# Material for the task:
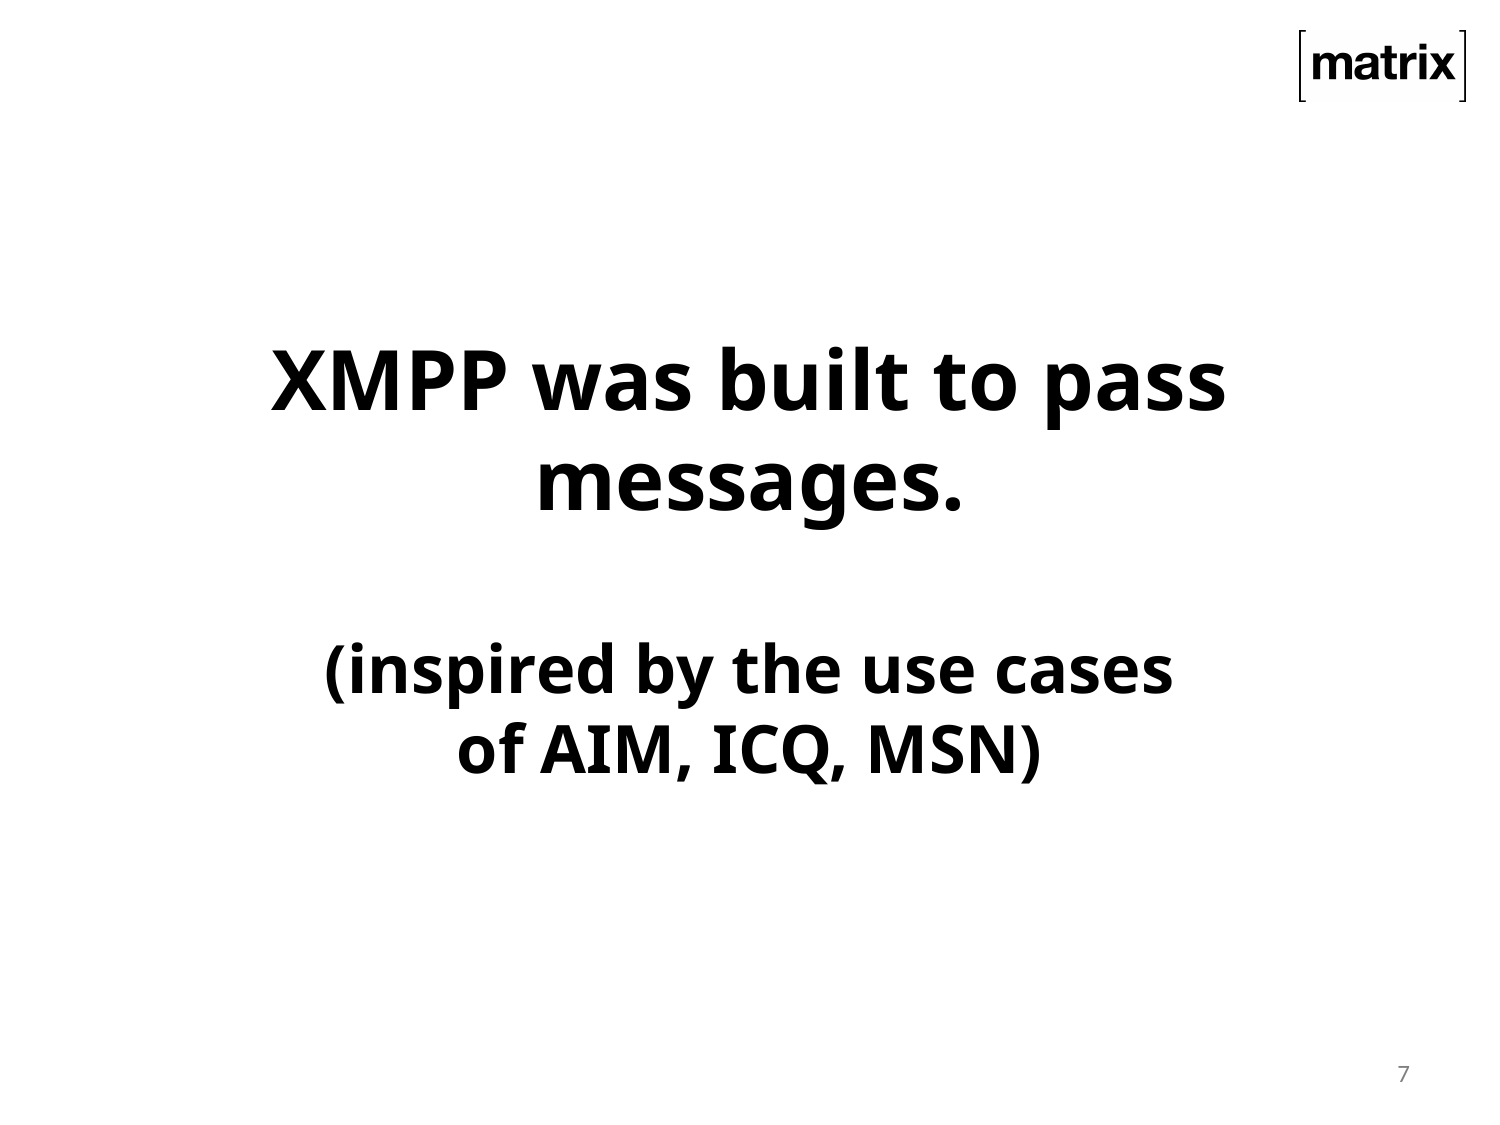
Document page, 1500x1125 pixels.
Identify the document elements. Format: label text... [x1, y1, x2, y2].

slide_number 7 [1074, 1042, 1425, 1103]
title XMPP was built to pass messages. (inspired by the use cases of AIM, ICQ, MSN) [75, 319, 1425, 799]
picture [1299, 30, 1466, 102]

# Aim of the exercise:
Without the pictures, write out all of the material exactly.

# Solution to this task:
Document page, 1500x1125 pixels.
Identify the document elements. Format: label text... [x1, y1, x2, y2].

slide_number 7 [1074, 1042, 1425, 1103]
title XMPP was built to pass messages. (inspired by the use cases of AIM, ICQ, MSN) [75, 319, 1425, 799]
picture [1299, 30, 1466, 102]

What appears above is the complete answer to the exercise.